FSA continues to drive traffic light labelling

By Anthony Fletcher

- Last updated on GMT

Related tags Nutrition

A new TV ad designed to raise awareness of traffic light food
labelling was launched yesterday in the UK.

The campaign, run by the Food Standards Agency (FSA), supports traffic light front-of-pack labelling, which allows shoppers to see at a glance if a food product is high, medium or low in certain nutrients.

The FSA argues that the red, amber and green colour coding used in the traffic light system provides easy-to-understand advice on foods that have high, medium and low amounts of saturated fats, sugars and salt.

The fourth 10-second ad will be seen on ITV, satellite channels, and a Welsh version will be broadcast on S4C. "Our extensive and published research demonstrates that the use of traffic light colours is key to helping people interpret nutritional information on foods," said FSA chair Deirdre Hutton.

"We want to highlight to shoppers that these labels are now out there and really can help us all to make healthier choices.

"Our new labelling TV ads, like the traffic light approach, are clear and simple - with the beauty being that these labels speak for themselves."

The debate over nutritional labelling remains highly polarised however.

Some of the UK's biggest food manufacturers including Danone, Kellogg's, Kraft, Nestle and PepsiCo and retailers Tesco and Morrisons recently joined together to launch a £4m campaign to promote GDA (guideline daily amount) labels, which they claim will help people 'make better-informed decisions about the food they eat'.

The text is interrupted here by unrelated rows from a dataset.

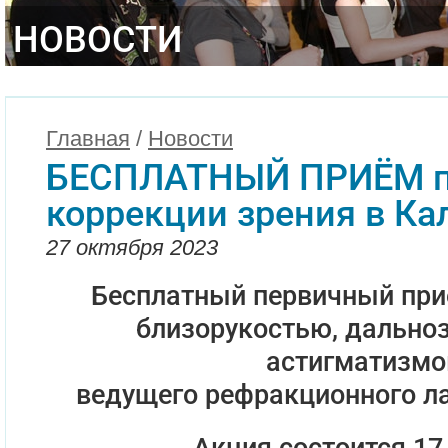
НОВОСТИ
Главная
/
Новости
БЕСПЛАТНЫЙ ПРИЁМ п
коррекции зрения в Кал
27 октября 2023
Бесплатный первичный при
близорукостью, дально
астигматизм
ведущего рефракционного ла
Акция состоится 17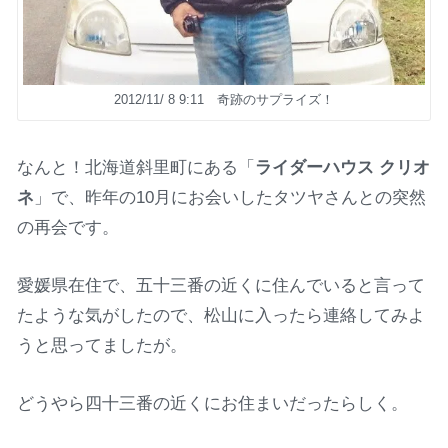
2012/11/ 8 9:11 奇跡のサプライズ！
なんと！北海道斜里町にある「
ライダーハウス クリオ
ネ
」で、昨年の10月にお会いしたタツヤさんとの突然
の再会です。
愛媛県在住で、五十三番の近くに住んでいると言って
たような気がしたので、松山に入ったら連絡してみよ
うと思ってましたが。
どうやら四十三番の近くにお住まいだったらしく。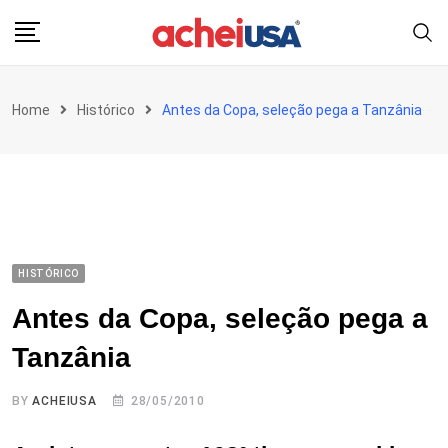
Skip
to
content
Home
Histórico
Antes da Copa, seleção pega a Tanzânia
HISTÓRICO
Antes da Copa, seleção pega a
Tanzânia
BY
ACHEIUSA
28/05/2010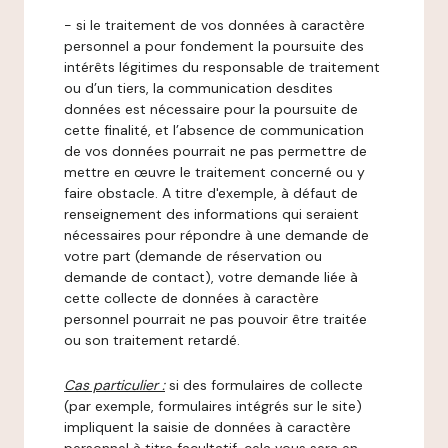
- si le traitement de vos données à caractère
personnel a pour fondement la poursuite des
intérêts légitimes du responsable de traitement
ou d’un tiers, la communication desdites
données est nécessaire pour la poursuite de
cette finalité, et l’absence de communication
de vos données pourrait ne pas permettre de
mettre en œuvre le traitement concerné ou y
faire obstacle. A titre d'exemple, à défaut de
renseignement des informations qui seraient
nécessaires pour répondre à une demande de
votre part (demande de réservation ou
demande de contact), votre demande liée à
cette collecte de données à caractère
personnel pourrait ne pas pouvoir être traitée
ou son traitement retardé.
Cas particulier :
si des formulaires de collecte
(par exemple, formulaires intégrés sur le site)
impliquent la saisie de données à caractère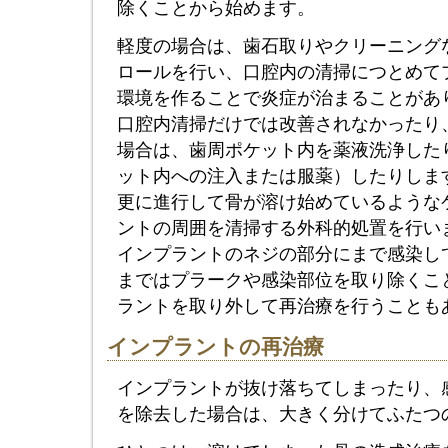
除くことから始めます。
軽度の場合は、歯石取りやクリーニング
ロールを行い、口腔内の清掃につとめて
環境を作ることで炎症が治まることがあ
口腔内清掃だけでは改善されなかったり
場合は、歯周ポケット内を薬液洗浄した
ット内への注入または服薬）したりしま
更に進行して骨が溶け始めているような
ントの周囲を清掃する外科的処置を行い
インプラントのネジの部分にまで感染し
まではプラークや感染部位を取り除くこ
ラントを取り外して再治療を行うことも
インプラントの再治療
インプラントが抜け落ちてしまったり、
を除去した場合は、大きく分けてふたつ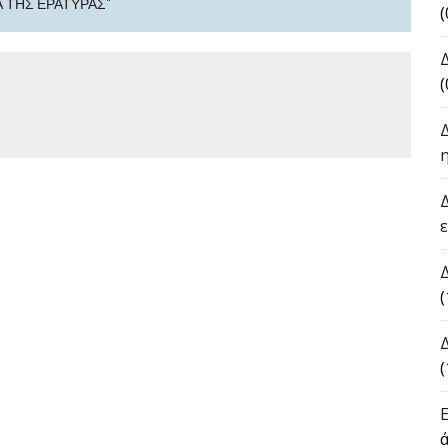
Α ΤΗΣ ΕΡΆΤΥΡΑΣ"
(
(
(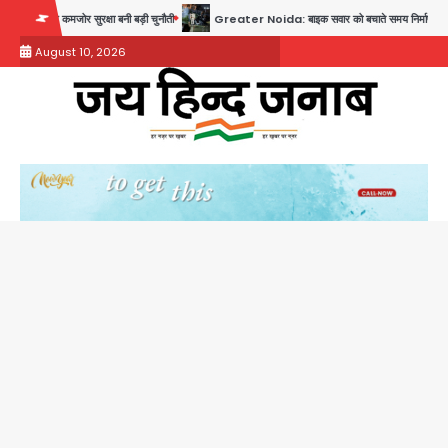
Skip
ोर सुरक्षा बनी बड़ी चुनौती
Greater Noida: बाइक सवार को बचाते समय निर्माणाधीन नाले में गिरी क
to
August 10, 2026
content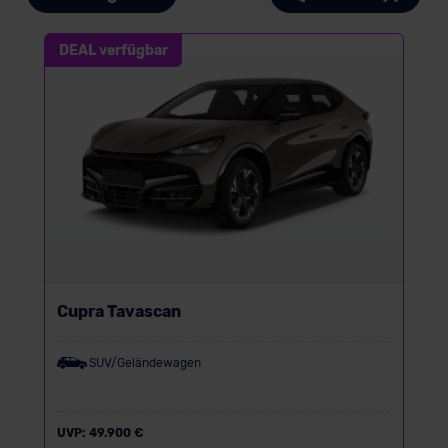
DEAL verfügbar
Cupra Tavascan
SUV/Geländewagen
UVP:
49.900 €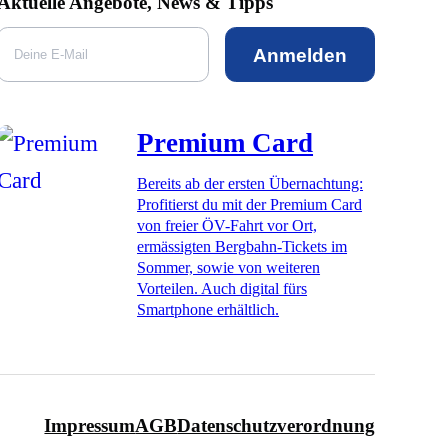
Aktuelle Angebote, News & Tipps
Anmelden
Premium Card
Bereits ab der ersten Übernachtung:
Profitierst du mit der Premium Card
von freier ÖV-Fahrt vor Ort,
ermässigten Bergbahn-Tickets im
Sommer, sowie von weiteren
Vorteilen. Auch digital fürs
Smartphone erhältlich.
Impressum
AGB
Datenschutzverordnung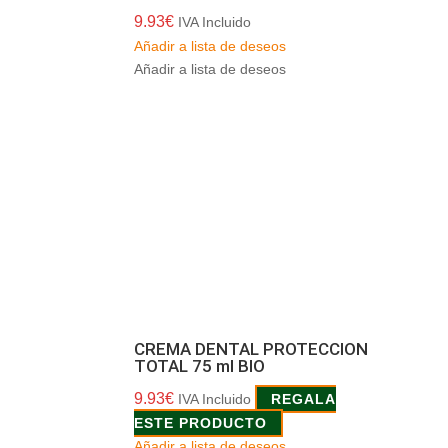
9.93
€
IVA Incluido
Añadir a lista de deseos
Añadir a lista de deseos
CREMA DENTAL PROTECCION
TOTAL 75 ml BIO
9.93
€
IVA Incluido
REGALA
ESTE PRODUCTO
Añadir a lista de deseos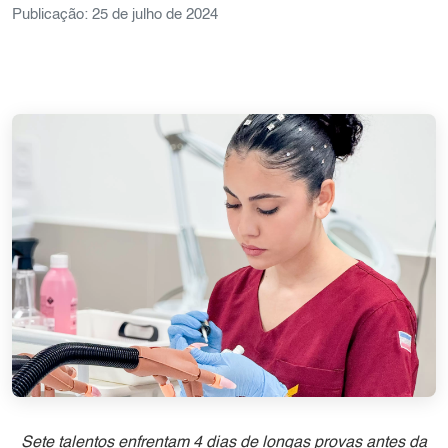
Publicação: 25 de julho de 2024
Sete talentos enfrentam 4 dias de longas provas antes da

The GDA system tells consumers the percentage of the adult male Guideline Daily Amount of the four key nutrients that each product contains.

Certainly, the campaign for the hearts and minds of consumers is well underway.

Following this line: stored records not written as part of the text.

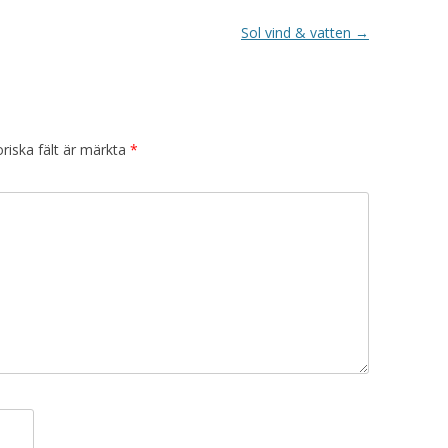
Sol vind & vatten
→
riska fält är märkta
*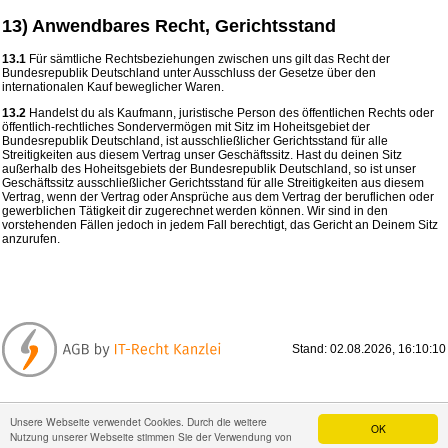
13) Anwendbares Recht, Gerichtsstand
13.1
Für sämtliche Rechtsbeziehungen zwischen uns gilt das Recht der
Bundesrepublik Deutschland unter Ausschluss der Gesetze über den
internationalen Kauf beweglicher Waren.
13.2
Handelst du als Kaufmann, juristische Person des öffentlichen Rechts oder
öffentlich-rechtliches Sondervermögen mit Sitz im Hoheitsgebiet der
Bundesrepublik Deutschland, ist ausschließlicher Gerichtsstand für alle
Streitigkeiten aus diesem Vertrag unser Geschäftssitz. Hast du deinen Sitz
außerhalb des Hoheitsgebiets der Bundesrepublik Deutschland, so ist unser
Geschäftssitz ausschließlicher Gerichtsstand für alle Streitigkeiten aus diesem
Vertrag, wenn der Vertrag oder Ansprüche aus dem Vertrag der beruflichen oder
gewerblichen Tätigkeit dir zugerechnet werden können. Wir sind in den
vorstehenden Fällen jedoch in jedem Fall berechtigt, das Gericht an Deinem Sitz
anzurufen.
Stand: 02.08.2026, 16:10:10
Kontakt
|
Sitemap
|
AGB
|
Datenschutz
|
Versand und Zahlung
|
Unsere Webseite verwendet Cookies. Durch die weitere
OK
Nutzung unserer Webseite stimmen Sie der Verwendung von
Impressum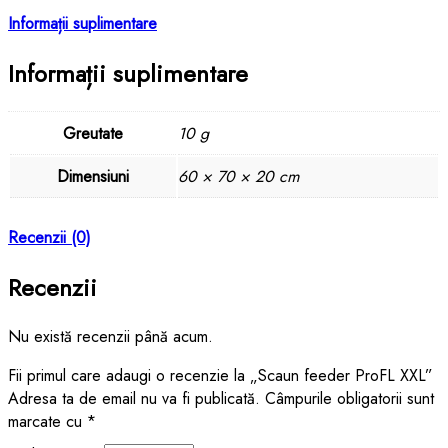
Informații suplimentare
Informații suplimentare
Greutate
10 g
Dimensiuni
60 × 70 × 20 cm
Recenzii (0)
Recenzii
Nu există recenzii până acum.
Fii primul care adaugi o recenzie la „Scaun feeder ProFL XXL”
Adresa ta de email nu va fi publicată.
Câmpurile obligatorii sunt
marcate cu
*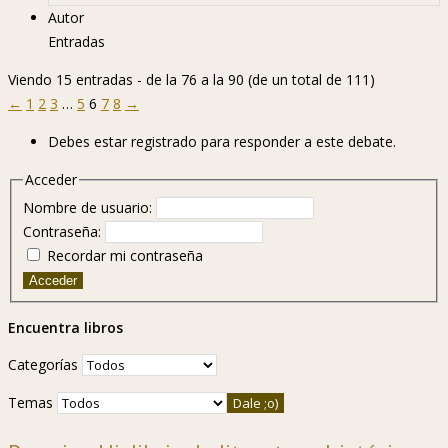
Autor
Entradas
Viendo 15 entradas - de la 76 a la 90 (de un total de 111)
←
1
2
3
…
5
6
7
8
→
Debes estar registrado para responder a este debate.
Acceder
Nombre de usuario:
Contraseña:
Recordar mi contraseña
Acceder
Encuentra libros
Categorías
Temas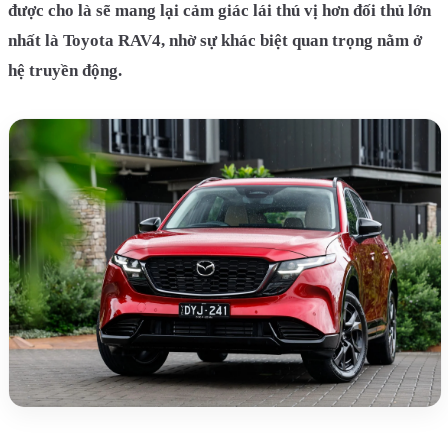
được cho là sẽ mang lại cảm giác lái thú vị hơn đối thủ lớn
nhất là Toyota RAV4, nhờ sự khác biệt quan trọng nằm ở
hệ truyền động.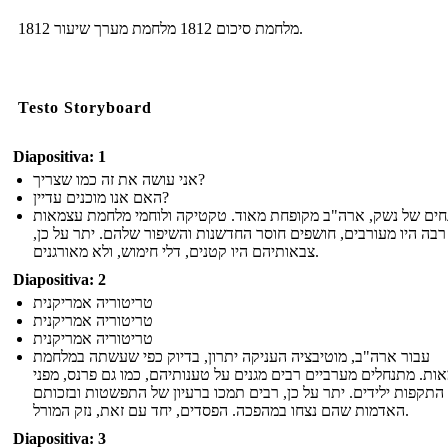
מלחמת סיכום 1812 מלחמת מערך שיעור 1812.
Testo Storyboard
Diapositiva: 1
אני עושה את זה כמו שצריך?
האם אנו מוכנים עדיין?
חים של נשק, ארה"ב מקופחת מאוד. טקטיקה ולוחמי מלחמת עצמאות
רבה היו מעורבים, חושפים חוסר החדשנות והשיפור שלהם. יתר על כן,
צבאותיהם היו קטנים, דלי חימוש, ולא מאורגנים.
Diapositiva: 2
טריטוריה אמריקנית
טריטוריה אמריקנית
טריטוריה אמריקנית
עבור ארה"ב, מוטיבציה העניקה יתרון, בדיוק כפי שעשתה במלחמת
ות. מתנחלים מערביים רבים מגנים על טענותיהם, כמו גם פרנס, מפני
התקפות ילידים. יתר על כן, רבים תמכו ברעיון של התפשטות ובזכותם
האדמות שהם נצחו במהפכה. הפסדים, יחד עם זאת, נזק המורל.
Diapositiva: 3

Earlier FSA traffic light ads started running on 17 January, and posters have been used outside some supermarkets during February.

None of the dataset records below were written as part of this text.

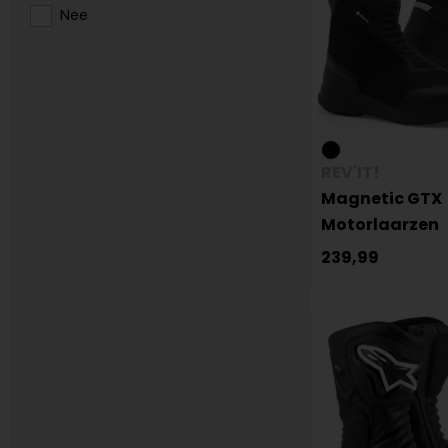
Nee
REV'IT!
Magnetic GTX
Motorlaarzen
239,99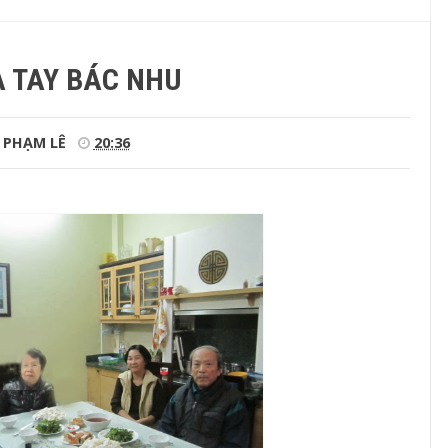
A TAY BÁC NHU
PHẠM LÊ
20:36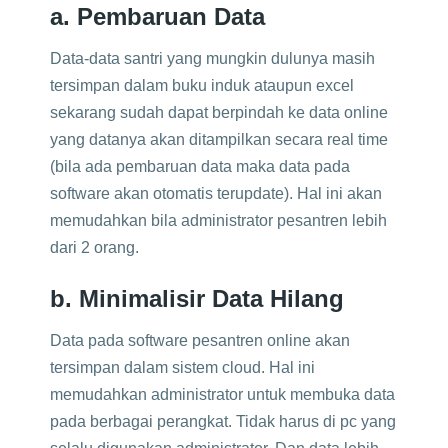
a. Pembaruan Data
Data-data santri yang mungkin dulunya masih
tersimpan dalam buku induk ataupun excel
sekarang sudah dapat berpindah ke data online
yang datanya akan ditampilkan secara real time
(bila ada pembaruan data maka data pada
software akan otomatis terupdate). Hal ini akan
memudahkan bila administrator pesantren lebih
dari 2 orang.
b. Minimalisir Data Hilang
Data pada software pesantren online akan
tersimpan dalam sistem cloud. Hal ini
memudahkan administrator untuk membuka data
pada berbagai perangkat. Tidak harus di pc yang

Ads have also appeared in the national press and in women's weekly magazines since late January.

But while many speculate the two systems are on a collision course, Hutton's recent comments appear to suggest the FSA traffic light system and the GDA system may actually be complimentary.

"Most manufacturers and retailers are now using front-of-pack nutritional labelling and this is good news," she said.

"Some shoppers find extra GDA information useful and all industry needs to do is add traffic light colours to their GDA schemes to ensure the consumer gets the best of both worlds."

Results of independent research into the impact and effects of front of pack labelling on shoppers' behaviour will be released next year.